### What to do
Lines below that include "framed" are the answer; copy each one.

### Input material
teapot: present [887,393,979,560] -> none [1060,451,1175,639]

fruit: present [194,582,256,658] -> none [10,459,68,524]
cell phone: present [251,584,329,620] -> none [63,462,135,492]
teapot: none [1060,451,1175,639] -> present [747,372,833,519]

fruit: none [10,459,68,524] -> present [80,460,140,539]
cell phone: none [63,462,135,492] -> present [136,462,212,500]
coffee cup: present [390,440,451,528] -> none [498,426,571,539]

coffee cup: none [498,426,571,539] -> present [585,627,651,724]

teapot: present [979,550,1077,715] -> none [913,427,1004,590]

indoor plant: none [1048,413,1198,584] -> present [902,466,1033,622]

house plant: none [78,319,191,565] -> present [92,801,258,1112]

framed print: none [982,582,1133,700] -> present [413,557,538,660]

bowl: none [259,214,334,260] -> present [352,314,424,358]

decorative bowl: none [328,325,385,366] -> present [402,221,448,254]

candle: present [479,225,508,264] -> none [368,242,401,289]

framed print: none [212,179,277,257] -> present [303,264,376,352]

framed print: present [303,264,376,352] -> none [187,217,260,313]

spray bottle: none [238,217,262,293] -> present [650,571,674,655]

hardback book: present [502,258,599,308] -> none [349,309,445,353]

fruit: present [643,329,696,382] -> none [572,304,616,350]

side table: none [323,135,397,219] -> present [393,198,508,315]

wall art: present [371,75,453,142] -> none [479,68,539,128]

### Solution below
framed print: none [982,582,1133,700] -> present [413,557,538,660]
framed print: none [212,179,277,257] -> present [303,264,376,352]
framed print: present [303,264,376,352] -> none [187,217,260,313]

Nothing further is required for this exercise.